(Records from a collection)
::::

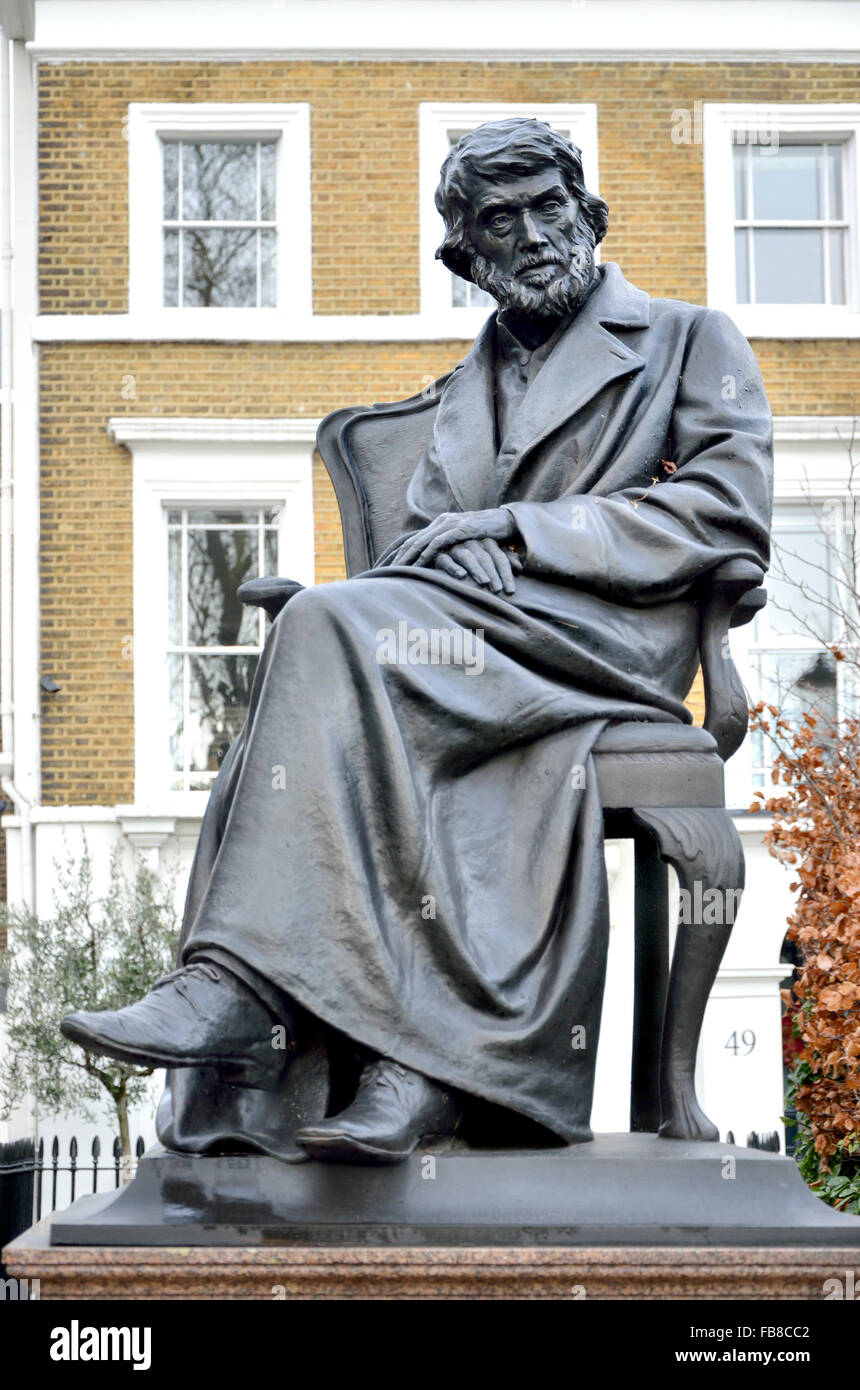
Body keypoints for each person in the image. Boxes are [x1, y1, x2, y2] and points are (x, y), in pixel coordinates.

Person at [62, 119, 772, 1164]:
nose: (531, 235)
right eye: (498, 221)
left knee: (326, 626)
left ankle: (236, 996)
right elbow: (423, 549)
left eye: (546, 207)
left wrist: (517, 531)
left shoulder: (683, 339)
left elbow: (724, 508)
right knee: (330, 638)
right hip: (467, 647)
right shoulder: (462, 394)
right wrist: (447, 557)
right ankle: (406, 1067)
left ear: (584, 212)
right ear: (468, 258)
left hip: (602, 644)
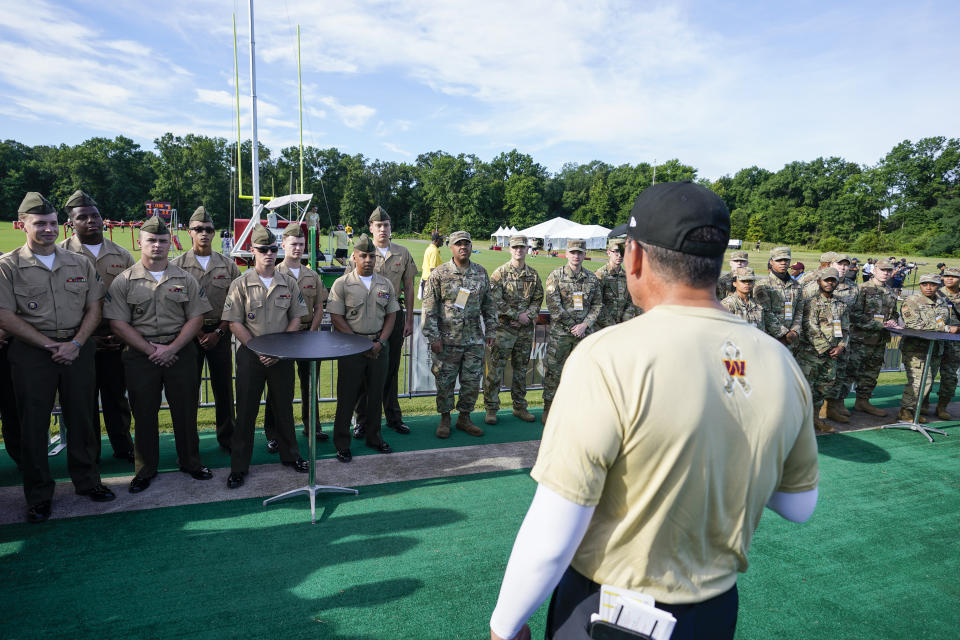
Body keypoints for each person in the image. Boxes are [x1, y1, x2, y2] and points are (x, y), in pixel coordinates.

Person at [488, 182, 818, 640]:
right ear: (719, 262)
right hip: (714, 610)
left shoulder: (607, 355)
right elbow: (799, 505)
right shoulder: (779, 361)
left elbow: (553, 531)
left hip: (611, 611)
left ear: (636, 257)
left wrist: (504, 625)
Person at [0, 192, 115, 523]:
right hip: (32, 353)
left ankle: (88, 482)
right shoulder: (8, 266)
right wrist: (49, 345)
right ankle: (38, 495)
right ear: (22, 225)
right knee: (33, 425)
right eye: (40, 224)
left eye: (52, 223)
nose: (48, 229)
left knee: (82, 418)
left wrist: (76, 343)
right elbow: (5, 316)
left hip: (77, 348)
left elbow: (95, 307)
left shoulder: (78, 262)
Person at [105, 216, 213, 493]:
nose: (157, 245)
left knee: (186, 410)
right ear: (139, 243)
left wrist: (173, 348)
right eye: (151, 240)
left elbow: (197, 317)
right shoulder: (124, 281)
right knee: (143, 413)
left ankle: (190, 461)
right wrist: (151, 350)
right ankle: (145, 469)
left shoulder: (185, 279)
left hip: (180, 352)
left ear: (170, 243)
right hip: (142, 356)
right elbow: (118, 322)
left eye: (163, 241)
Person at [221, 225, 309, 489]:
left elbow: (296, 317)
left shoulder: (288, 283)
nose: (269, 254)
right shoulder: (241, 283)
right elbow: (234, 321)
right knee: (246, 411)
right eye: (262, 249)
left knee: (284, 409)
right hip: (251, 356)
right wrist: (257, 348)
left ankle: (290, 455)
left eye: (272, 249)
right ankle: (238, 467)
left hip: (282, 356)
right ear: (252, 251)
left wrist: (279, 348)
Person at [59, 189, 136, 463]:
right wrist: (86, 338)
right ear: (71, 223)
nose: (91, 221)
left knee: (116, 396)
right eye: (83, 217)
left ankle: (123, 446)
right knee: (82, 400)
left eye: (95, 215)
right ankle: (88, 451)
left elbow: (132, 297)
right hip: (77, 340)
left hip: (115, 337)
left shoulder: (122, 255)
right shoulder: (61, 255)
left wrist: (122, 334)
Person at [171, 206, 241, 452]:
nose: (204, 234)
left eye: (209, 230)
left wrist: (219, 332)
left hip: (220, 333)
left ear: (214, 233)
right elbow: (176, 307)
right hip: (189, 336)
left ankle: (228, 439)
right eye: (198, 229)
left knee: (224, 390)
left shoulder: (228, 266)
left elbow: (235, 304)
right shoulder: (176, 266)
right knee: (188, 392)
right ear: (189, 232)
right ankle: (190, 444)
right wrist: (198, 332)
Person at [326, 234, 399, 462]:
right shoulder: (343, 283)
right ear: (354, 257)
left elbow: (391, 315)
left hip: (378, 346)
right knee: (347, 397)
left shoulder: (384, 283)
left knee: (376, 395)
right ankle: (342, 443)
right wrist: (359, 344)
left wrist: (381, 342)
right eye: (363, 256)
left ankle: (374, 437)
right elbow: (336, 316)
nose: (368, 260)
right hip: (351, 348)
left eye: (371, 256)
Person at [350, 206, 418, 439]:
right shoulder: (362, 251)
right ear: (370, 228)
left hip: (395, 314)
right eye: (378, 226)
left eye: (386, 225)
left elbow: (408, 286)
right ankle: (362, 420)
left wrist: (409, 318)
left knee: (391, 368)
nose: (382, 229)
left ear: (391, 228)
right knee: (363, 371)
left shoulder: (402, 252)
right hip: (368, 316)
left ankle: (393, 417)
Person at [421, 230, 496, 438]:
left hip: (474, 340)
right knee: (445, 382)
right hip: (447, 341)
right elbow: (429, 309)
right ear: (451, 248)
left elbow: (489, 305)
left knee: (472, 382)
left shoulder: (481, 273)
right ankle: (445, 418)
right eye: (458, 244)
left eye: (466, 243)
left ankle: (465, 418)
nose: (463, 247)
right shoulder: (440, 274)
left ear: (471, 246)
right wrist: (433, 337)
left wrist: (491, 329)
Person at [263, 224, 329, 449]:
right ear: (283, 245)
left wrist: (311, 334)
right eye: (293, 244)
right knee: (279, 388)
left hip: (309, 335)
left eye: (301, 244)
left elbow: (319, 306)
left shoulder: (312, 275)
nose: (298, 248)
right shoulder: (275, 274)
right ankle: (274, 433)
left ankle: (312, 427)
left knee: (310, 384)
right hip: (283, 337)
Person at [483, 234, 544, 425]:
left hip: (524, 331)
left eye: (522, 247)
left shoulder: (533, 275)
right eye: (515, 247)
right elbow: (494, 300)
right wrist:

::::

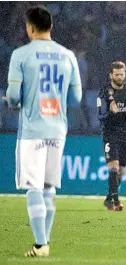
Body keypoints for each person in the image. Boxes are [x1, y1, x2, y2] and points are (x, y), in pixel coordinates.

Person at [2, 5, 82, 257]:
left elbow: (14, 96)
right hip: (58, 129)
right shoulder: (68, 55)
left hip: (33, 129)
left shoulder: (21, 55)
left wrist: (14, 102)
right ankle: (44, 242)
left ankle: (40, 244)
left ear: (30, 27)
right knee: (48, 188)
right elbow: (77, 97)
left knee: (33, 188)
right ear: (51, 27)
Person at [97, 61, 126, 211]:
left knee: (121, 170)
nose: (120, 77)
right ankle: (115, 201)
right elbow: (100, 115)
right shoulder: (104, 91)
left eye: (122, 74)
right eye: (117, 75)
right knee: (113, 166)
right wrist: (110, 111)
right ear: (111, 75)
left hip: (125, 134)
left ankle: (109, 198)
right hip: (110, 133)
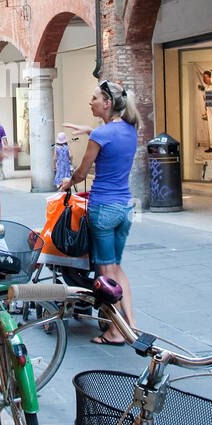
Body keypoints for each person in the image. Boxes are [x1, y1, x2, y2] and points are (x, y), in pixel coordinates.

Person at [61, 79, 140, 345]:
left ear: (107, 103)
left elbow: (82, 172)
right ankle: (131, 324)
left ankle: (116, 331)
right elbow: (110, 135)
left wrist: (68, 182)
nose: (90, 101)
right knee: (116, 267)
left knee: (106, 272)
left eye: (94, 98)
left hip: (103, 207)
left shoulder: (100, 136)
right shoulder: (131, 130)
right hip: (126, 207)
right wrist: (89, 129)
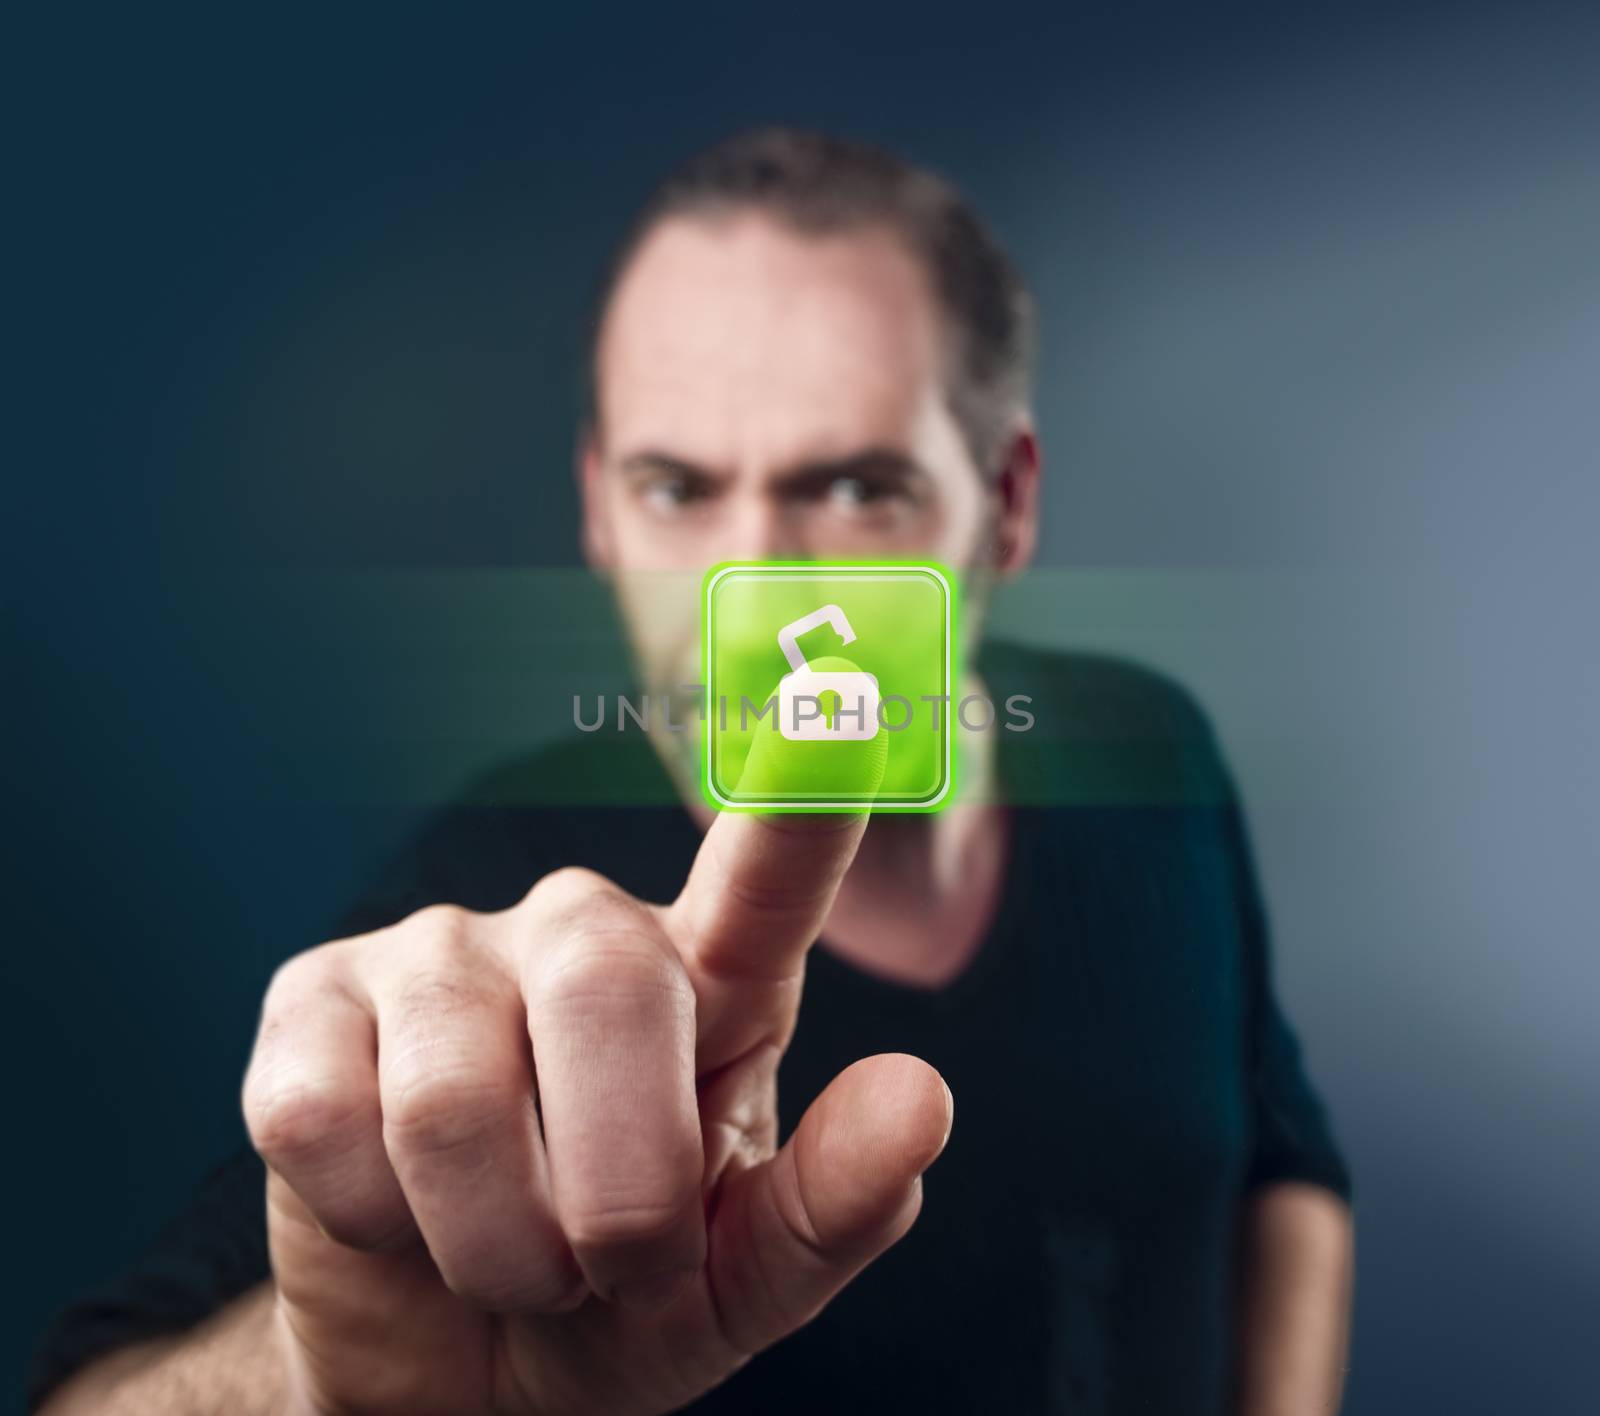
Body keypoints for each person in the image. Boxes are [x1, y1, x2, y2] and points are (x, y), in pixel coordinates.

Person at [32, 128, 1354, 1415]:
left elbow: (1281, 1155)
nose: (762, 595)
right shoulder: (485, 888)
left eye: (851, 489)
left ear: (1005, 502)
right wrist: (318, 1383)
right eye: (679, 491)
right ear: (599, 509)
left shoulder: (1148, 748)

::::

From the data above, reproduce word for word the lines running from the line with "right eye: (40, 224)" to the line with "right elbow: (336, 316)", ends included.

right eye: (40, 224)
left eye: (52, 223)
nose: (48, 229)
left knee: (82, 418)
left wrist: (76, 343)
right elbow: (5, 316)
left hip: (77, 348)
left elbow: (95, 307)
left shoulder: (78, 262)
Person at [105, 216, 213, 493]:
nose: (157, 245)
left knee: (186, 410)
right ear: (139, 243)
left wrist: (173, 348)
right eye: (151, 240)
left elbow: (197, 317)
right shoulder: (124, 281)
right knee: (143, 413)
left ankle: (190, 461)
right wrist: (151, 350)
right ankle: (145, 469)
left shoulder: (185, 279)
left hip: (180, 352)
left ear: (170, 243)
right hip: (142, 356)
right elbow: (118, 322)
left eye: (163, 241)
Person at [221, 225, 309, 489]:
left elbow: (296, 317)
left shoulder: (288, 283)
nose: (269, 254)
right shoulder: (241, 283)
right elbow: (234, 321)
right knee: (246, 411)
right eye: (262, 249)
left knee: (284, 409)
right hip: (251, 356)
right wrist: (257, 348)
left ankle: (290, 455)
left eye: (272, 249)
right ankle: (238, 467)
left hip: (282, 356)
right ear: (252, 251)
left wrist: (279, 348)
Person at [59, 189, 136, 463]:
right wrist: (86, 338)
right ear: (71, 223)
nose: (91, 221)
left knee: (116, 396)
right eye: (83, 217)
left ankle: (123, 446)
right knee: (82, 400)
left eye: (95, 215)
right ankle: (88, 451)
left elbow: (132, 297)
right hip: (77, 340)
left hip: (115, 337)
left shoulder: (122, 255)
right shoulder: (61, 255)
left wrist: (122, 334)
Person at [171, 206, 241, 452]:
nose: (204, 234)
left eye: (209, 230)
left wrist: (219, 332)
left hip: (220, 333)
left ear: (214, 233)
right elbow: (176, 307)
right hip: (189, 336)
left ankle: (228, 439)
right eye: (198, 229)
left knee: (224, 390)
left shoulder: (228, 266)
left elbow: (235, 304)
right shoulder: (176, 266)
right knee: (188, 392)
right ear: (189, 232)
right ankle: (190, 444)
right wrist: (198, 332)
Person at [326, 234, 399, 462]:
right shoulder: (343, 283)
right ear: (354, 257)
left elbow: (391, 315)
left hip: (378, 346)
right knee: (347, 397)
left shoulder: (384, 283)
left knee: (376, 395)
right ankle: (342, 443)
right wrist: (359, 344)
left wrist: (381, 342)
right eye: (363, 256)
left ankle: (374, 437)
right elbow: (336, 316)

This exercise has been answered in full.